* Source excerpt
————

Japanese light novel series

Dragon Crisis! (ドラゴンクライシス!, Doragon Kuraishisu!) is a Japanese light novel series by Kaya Kizaki, with illustrations by Itsuki Akata. As of March 2011, thirteen volumes have been published by Shueisha under their Super Dash Bunko imprint. An anime adaptation by Studio Deen aired in 2011.

==Plot==
The series revolves around Ryūji Kisaragi, a seemingly ordinary teenager who is living a peaceful life while also attending high school. However, his peaceful life gets interrupted after his second cousin, Eriko returns from abroad. With no time to waste, Eriko drags Ryūji to a black marketing organization called Fang, led by an evil black dragon named Onyx. They steal a large relic box from the criminals.

After opening the box, Eriko and Ryūji find a young, girl-like dragon with long, blonde hair and sparkling blue eyes. The girl instantly recognizes Ryūji and becomes attracted to him. They decide to name the girl Rose, due to the rose-like pattern on her left hand. Suddenly, the very same organization who kept Rose captive arrive to take her back. But Ryūji is not ready to let her go without a fight!

From that moment on, Ryūji and Eriko embark on an unexpected adventure as they strive to protect Rose from Fang and other evil people who are after her. Ryūji relies on his powers as a Level 10 breaker to fend off assailants. On the way, they meet other dragons who share troubled relationships with each other along with a research group called the Society. Also, Ryūji comes face to face with a truth long kept hidden from him since his birth.

==Characters==
- Ryūji Kisaragi (如月 竜司, Kisaragi Ryūji)

————

[Rows from a segmentation dataset]

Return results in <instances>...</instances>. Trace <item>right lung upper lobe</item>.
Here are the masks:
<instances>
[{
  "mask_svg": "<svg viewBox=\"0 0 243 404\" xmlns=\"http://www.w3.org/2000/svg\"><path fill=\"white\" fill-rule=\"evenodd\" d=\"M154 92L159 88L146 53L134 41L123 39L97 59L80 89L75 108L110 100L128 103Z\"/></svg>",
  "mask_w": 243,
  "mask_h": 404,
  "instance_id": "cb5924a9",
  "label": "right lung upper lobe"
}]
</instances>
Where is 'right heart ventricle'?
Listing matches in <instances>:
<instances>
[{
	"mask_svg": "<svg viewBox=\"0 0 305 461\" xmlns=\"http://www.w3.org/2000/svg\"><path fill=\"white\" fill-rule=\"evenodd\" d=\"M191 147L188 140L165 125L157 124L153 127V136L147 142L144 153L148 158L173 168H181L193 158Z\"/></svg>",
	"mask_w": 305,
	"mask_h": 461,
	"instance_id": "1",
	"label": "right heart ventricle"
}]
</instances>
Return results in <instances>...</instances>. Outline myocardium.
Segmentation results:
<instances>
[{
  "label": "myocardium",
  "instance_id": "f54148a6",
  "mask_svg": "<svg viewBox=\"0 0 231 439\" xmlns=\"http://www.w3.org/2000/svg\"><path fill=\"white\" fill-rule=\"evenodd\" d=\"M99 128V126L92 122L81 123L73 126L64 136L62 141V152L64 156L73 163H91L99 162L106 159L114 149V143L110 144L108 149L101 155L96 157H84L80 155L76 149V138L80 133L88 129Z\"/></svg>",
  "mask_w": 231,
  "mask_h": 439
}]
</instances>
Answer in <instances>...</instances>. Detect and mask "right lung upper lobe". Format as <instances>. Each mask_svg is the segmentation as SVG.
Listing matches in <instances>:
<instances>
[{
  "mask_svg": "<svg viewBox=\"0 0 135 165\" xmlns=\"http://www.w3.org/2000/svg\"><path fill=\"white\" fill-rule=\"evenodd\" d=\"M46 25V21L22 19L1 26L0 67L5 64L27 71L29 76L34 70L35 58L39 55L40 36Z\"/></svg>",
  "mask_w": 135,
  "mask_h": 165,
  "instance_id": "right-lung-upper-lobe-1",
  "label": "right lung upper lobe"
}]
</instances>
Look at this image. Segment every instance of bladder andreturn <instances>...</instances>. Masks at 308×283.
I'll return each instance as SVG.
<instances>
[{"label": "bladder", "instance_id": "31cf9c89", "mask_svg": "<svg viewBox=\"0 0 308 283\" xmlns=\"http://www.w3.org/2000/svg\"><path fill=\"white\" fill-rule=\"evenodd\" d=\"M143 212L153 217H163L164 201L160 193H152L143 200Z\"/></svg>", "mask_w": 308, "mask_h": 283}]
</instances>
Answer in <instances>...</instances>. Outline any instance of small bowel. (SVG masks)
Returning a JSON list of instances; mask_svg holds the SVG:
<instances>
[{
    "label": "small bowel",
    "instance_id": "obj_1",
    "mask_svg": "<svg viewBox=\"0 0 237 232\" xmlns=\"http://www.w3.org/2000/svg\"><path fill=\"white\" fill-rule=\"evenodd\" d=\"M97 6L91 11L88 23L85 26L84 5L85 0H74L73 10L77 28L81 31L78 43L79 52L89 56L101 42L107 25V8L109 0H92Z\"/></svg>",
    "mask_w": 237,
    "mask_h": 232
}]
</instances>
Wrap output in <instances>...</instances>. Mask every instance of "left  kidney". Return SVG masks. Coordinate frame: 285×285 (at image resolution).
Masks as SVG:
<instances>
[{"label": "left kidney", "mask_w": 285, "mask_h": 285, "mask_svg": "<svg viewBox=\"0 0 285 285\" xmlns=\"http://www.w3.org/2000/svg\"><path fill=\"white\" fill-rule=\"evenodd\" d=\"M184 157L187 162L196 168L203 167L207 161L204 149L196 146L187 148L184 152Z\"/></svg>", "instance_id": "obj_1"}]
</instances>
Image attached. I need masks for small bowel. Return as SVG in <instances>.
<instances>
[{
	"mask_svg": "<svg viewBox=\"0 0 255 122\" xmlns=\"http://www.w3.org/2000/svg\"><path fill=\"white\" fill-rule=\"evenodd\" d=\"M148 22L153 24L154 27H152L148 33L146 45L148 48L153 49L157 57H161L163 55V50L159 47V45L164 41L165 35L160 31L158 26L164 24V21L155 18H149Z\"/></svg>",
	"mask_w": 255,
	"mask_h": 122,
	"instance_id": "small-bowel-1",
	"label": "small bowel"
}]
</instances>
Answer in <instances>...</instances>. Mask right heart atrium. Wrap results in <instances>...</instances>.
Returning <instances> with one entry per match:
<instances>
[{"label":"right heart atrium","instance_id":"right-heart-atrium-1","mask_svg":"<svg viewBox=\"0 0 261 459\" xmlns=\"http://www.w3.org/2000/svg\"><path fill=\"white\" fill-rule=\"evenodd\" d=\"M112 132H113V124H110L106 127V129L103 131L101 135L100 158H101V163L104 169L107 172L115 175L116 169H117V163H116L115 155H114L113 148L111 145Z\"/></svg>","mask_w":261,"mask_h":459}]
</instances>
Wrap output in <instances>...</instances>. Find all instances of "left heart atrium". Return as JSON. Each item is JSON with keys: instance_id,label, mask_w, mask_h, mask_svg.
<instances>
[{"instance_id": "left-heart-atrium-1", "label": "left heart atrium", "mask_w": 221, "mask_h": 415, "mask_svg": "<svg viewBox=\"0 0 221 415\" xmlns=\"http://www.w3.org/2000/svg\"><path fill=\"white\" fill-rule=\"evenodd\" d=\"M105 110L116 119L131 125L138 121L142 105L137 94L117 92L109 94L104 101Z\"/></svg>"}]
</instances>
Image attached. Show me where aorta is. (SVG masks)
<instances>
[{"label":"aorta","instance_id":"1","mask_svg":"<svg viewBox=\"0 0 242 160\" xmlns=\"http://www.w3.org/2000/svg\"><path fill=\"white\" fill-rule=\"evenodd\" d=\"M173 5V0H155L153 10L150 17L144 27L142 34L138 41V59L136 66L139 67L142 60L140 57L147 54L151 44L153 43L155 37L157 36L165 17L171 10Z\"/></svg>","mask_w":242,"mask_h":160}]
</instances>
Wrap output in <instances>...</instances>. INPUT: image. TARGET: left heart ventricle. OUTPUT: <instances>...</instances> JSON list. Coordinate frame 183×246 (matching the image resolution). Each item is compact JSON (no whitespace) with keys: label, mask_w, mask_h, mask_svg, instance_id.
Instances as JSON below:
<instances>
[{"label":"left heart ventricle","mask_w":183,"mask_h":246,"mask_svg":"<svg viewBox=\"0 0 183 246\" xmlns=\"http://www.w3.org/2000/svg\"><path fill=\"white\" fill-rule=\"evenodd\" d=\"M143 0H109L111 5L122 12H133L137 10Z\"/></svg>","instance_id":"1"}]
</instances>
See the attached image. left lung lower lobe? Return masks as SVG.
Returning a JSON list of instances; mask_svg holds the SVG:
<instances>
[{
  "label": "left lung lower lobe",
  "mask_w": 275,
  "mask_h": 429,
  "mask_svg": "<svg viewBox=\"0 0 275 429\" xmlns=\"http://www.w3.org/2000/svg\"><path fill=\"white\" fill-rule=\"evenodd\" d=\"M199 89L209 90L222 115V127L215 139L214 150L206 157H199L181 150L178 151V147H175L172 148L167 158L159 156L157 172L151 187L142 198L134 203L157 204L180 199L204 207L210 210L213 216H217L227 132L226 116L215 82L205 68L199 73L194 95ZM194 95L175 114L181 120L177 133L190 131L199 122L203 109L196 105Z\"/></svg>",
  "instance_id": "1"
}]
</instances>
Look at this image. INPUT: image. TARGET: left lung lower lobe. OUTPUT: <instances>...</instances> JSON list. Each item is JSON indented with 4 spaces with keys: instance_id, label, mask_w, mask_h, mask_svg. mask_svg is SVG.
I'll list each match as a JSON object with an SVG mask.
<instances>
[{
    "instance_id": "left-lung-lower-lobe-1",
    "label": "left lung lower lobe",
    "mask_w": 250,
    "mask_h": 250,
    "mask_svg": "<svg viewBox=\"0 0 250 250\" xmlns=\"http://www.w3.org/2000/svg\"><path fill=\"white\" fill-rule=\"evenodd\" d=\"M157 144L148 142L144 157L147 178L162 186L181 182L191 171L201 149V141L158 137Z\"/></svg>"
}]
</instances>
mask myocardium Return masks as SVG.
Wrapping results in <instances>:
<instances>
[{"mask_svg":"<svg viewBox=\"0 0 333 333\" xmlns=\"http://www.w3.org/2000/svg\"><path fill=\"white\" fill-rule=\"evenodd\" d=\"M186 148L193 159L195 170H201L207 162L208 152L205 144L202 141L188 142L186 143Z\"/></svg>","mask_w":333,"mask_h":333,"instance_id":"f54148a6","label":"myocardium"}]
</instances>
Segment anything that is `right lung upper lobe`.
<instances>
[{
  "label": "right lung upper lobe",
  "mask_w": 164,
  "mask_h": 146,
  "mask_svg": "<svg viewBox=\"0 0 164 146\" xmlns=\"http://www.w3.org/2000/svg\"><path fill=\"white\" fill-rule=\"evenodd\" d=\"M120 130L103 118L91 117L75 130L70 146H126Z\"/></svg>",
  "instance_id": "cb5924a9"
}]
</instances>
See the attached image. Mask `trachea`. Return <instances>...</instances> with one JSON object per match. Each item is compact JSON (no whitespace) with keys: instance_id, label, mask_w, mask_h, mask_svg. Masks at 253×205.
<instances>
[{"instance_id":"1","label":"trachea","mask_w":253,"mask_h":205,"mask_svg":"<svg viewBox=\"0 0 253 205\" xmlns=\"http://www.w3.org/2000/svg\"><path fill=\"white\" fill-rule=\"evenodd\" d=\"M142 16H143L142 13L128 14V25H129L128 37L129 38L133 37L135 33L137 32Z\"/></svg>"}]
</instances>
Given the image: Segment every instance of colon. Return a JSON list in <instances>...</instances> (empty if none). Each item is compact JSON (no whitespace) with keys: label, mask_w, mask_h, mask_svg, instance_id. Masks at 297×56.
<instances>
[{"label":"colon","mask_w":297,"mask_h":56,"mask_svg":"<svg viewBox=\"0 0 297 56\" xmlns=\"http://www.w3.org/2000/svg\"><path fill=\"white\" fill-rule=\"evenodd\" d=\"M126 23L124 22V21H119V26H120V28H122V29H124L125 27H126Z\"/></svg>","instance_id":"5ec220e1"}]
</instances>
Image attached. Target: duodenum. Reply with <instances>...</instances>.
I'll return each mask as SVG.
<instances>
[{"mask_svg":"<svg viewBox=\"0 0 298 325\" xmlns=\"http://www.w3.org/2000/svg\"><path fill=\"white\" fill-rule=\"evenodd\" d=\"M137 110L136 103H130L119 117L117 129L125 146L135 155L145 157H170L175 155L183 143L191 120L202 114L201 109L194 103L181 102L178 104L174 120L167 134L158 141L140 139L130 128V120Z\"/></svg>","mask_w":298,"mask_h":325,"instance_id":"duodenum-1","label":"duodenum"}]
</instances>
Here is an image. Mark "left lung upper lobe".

————

* Problems and tasks
**A)** According to the Dragon Crisis! excerpt, what do Eriko and Ryūji name the dragon girl, and why?
**B)** Quote the Dragon Crisis! excerpt word for word, beginning with "From that moment" and ending after "since his birth.".

* Task-by-task outputs
**A)** They name her Rose because of the rose-like pattern on her left hand.

**B)**
From that moment on, Ryūji and Eriko embark on an unexpected adventure as they strive to protect Rose from Fang and other evil people who are after her. Ryūji relies on his powers as a Level 10 breaker to fend off assailants. On the way, they meet other dragons who share troubled relationships with each other along with a research group called the Society. Also, Ryūji comes face to face with a truth long kept hidden from him since his birth.